Demolished bridge in Lincoln, England

Scott's Bridge was a concrete pedestrian bridge in Lincoln, England. It carried a footpath over Melville Street (part of the A15) near the River Witham, connecting Waterside South with the city centre. It was part of National Cycle Route 64 and provided an accessible crossing via a ramped switchback design. The bridge was demolished in May 2025 as part of a redevelopment scheme.

== History ==
The bridge was constructed to provide a pedestrian and cycle crossing of Melville Street, linking the city centre with the southern districts of Lincoln. Its exact construction date is unclear: while one source described it as "built in 1974", an image published by the Society for Lincolnshire History and Archaeology shows it already in place by 1971.

The bridge became a familiar feature in local photography. A 2025 BBC report noted that residents recalled using it for cathedral views "as far back as the 1960s". Throughout its life it was maintained by Lincolnshire County Council.

== Design ==
Scott's Bridge was built of reinforced concrete with a ramped switchback design that provided step-free access across the A15. Handrails were provided along all ramps and landings. The crossing also supported cycling in the city and lay on the corridor of National Cycle Route 64.

== Demolition ==
In 2025, plans were approved to redevelop the site of the adjacent vacant Lincoln Co-operative shopping centre into a six-storey hotel and residential development.

Planning documents from Lincolnshire County Council noted that all existing structures within the site curtilage, including the pedestrian bridge, would be removed. The redevelopment included a new one-way service street and direct links into the Lincoln Central multi-storey car park.

Scott's Bridge was closed to the public from 5 May 2025 and demolished between 16 and 19 May. The works required temporary road closures of Broadgate and Lindum Hill and diversions for several bus services operated by Stagecoach East Midlands.

According to developers, the demolition produced approximately 8,100 tonnes of concrete and brick rubble and 350 tonnes of metals, of which more than 99% was recycled for use in local road and infrastructure projects.

=== Public reception ===
Coverage in local and regional media reported mixed views regarding the bridge's removal. According to Lincolnshire Live, some residents described it as "ugly" and compared it to "stark governmental buildings". Others characterised it as a local landmark and valued the elevated views of Lincoln Cathedral.

== Mitigation and future plans ==
The council stated that maintaining east-west connectivity across Melville Street, which forms part of NCN Route 64, remained important. As part of the planning approval, the council secured a £500,000 Section 106 contribution to improve walking and cycling infrastructure in the city. Proposed measures included upgrades to nearby signalised crossings at St Swithin's Square and Newton Street, as well as longer-term improvements under the Broadgate Corridor regeneration scheme.

■ Data to examine ■

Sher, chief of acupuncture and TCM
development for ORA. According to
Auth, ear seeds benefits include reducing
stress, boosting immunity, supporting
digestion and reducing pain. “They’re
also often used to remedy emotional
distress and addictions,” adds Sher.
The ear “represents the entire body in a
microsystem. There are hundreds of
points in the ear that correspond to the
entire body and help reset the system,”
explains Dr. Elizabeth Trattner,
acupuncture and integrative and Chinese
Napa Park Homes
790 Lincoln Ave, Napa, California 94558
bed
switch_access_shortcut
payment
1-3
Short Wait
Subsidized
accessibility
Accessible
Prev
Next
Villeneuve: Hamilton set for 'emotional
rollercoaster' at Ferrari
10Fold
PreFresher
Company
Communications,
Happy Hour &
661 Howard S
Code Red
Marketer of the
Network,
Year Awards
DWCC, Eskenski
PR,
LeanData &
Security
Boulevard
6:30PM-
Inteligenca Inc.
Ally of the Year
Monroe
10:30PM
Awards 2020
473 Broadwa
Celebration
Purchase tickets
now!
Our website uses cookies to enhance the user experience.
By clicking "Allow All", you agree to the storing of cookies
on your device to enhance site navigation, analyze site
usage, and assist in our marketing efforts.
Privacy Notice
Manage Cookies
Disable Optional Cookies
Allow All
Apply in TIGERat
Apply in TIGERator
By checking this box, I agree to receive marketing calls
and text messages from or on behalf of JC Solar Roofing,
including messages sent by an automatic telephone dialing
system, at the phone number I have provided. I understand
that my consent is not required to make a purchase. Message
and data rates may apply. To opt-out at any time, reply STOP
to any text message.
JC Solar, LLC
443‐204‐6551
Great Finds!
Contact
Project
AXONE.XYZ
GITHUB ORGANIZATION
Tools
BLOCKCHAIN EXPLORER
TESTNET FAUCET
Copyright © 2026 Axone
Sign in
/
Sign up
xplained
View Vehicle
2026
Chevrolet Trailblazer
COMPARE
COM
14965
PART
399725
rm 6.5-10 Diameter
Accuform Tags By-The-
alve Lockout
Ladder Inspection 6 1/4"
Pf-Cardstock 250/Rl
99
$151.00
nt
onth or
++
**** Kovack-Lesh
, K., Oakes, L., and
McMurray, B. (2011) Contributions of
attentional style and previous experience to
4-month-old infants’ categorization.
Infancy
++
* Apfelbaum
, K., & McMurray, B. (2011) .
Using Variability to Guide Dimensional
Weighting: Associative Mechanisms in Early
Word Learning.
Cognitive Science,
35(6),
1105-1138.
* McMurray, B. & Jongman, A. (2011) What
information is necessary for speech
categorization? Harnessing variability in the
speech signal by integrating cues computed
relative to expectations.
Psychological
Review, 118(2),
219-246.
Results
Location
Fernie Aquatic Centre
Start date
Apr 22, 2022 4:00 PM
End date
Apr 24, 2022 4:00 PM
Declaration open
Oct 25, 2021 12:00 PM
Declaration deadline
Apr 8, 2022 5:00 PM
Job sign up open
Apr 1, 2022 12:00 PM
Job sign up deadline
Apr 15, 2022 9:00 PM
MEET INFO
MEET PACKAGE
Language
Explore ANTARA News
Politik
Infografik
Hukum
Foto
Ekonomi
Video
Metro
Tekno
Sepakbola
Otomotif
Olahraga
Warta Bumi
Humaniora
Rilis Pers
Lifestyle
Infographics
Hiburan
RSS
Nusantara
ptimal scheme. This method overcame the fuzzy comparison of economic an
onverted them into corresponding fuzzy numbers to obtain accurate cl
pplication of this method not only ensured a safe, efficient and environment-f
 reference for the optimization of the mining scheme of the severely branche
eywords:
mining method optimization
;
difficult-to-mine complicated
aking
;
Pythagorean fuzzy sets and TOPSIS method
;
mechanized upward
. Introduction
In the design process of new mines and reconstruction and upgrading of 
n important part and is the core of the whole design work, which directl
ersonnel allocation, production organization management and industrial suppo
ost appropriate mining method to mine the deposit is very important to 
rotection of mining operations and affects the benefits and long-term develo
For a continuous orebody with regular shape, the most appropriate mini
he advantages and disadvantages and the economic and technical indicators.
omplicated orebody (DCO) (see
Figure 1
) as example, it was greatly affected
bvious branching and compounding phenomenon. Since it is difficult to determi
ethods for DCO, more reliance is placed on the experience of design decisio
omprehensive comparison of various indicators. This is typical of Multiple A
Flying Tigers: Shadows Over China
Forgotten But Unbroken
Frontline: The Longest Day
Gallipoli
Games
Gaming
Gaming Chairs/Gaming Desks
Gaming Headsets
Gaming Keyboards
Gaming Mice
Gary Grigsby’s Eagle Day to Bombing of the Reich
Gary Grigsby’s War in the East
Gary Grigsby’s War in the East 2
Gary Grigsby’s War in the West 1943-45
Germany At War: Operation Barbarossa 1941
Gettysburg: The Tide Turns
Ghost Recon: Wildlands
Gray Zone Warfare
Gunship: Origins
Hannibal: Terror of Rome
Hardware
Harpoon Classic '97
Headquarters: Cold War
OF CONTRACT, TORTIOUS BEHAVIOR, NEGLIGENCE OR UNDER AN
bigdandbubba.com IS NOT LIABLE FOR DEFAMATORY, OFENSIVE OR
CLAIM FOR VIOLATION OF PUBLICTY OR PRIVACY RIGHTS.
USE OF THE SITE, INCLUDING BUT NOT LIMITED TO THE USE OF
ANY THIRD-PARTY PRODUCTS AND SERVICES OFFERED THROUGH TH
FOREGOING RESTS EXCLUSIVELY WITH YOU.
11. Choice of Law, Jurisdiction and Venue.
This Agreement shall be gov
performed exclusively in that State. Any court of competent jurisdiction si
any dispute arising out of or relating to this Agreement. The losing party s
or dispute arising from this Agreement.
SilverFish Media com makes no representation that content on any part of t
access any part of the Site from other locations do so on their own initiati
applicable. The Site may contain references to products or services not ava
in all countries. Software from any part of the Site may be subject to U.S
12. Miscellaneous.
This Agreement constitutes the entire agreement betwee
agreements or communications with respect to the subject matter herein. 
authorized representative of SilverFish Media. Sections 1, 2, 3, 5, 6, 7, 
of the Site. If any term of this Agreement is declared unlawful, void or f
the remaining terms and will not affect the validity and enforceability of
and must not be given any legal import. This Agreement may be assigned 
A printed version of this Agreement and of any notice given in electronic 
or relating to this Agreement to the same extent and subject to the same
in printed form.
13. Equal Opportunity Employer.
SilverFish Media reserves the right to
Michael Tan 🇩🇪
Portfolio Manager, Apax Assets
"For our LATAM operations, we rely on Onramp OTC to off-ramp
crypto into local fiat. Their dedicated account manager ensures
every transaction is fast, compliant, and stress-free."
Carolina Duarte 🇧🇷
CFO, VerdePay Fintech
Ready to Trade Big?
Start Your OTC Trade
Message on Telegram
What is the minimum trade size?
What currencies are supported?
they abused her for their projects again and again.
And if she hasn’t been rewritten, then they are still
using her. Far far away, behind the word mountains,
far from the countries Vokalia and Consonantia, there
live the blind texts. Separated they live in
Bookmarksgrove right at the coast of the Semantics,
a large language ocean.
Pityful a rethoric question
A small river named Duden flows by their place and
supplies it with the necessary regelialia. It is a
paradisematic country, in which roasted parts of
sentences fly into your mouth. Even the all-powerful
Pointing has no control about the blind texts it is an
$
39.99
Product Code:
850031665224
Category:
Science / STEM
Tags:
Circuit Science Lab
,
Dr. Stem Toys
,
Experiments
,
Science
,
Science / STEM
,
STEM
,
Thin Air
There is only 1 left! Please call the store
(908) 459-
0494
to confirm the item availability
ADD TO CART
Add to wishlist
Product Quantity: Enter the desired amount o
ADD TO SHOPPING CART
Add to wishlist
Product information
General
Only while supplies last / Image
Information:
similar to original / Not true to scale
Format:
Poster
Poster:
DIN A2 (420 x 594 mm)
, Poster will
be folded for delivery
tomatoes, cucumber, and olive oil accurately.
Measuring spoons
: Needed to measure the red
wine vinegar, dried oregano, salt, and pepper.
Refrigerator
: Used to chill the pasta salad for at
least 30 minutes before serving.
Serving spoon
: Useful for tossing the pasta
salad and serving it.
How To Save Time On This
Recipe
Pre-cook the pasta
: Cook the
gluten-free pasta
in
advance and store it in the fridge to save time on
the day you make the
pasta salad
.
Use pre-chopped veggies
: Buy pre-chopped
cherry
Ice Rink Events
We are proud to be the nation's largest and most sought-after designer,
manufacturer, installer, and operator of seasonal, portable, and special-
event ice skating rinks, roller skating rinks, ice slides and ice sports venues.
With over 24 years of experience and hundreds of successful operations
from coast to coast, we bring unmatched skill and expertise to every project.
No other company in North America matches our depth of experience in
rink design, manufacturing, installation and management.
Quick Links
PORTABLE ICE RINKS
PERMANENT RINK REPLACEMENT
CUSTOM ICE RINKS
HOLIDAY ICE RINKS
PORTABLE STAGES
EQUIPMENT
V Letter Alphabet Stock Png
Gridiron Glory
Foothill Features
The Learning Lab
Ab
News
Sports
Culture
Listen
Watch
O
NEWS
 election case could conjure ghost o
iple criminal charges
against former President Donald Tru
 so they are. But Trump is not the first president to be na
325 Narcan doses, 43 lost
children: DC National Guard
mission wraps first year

■ Set of tasks ■
a) Answer these about the Scott's Bridge text:
(i) Which street did the bridge carry a footpath over?
(ii) Between which dates in May 2025 was the bridge demolished?
(iii) How large was the Section 106 contribution the council secured?
b) Copy word for word the part of the Scott's Bridge text between the words "Scott's Bridge was a" and "place by 1971.", inclusive.
You can leave the entries aside; they aren't needed here.

■ Responses by task ■
a)
(i) Melville Street, part of the A15.
(ii) Between 16 and 19 May 2025.
(iii) £500,000.

b)
Scott's Bridge was a concrete pedestrian bridge in Lincoln, England. It carried a footpath over Melville Street (part of the A15) near the River Witham, connecting Waterside South with the city centre. It was part of National Cycle Route 64 and provided an accessible crossing via a ramped switchback design. The bridge was demolished in May 2025 as part of a redevelopment scheme.

== History ==
The bridge was constructed to provide a pedestrian and cycle crossing of Melville Street, linking the city centre with the southern districts of Lincoln. Its exact construction date is unclear: while one source described it as "built in 1974", an image published by the Society for Lincolnshire History and Archaeology shows it already in place by 1971.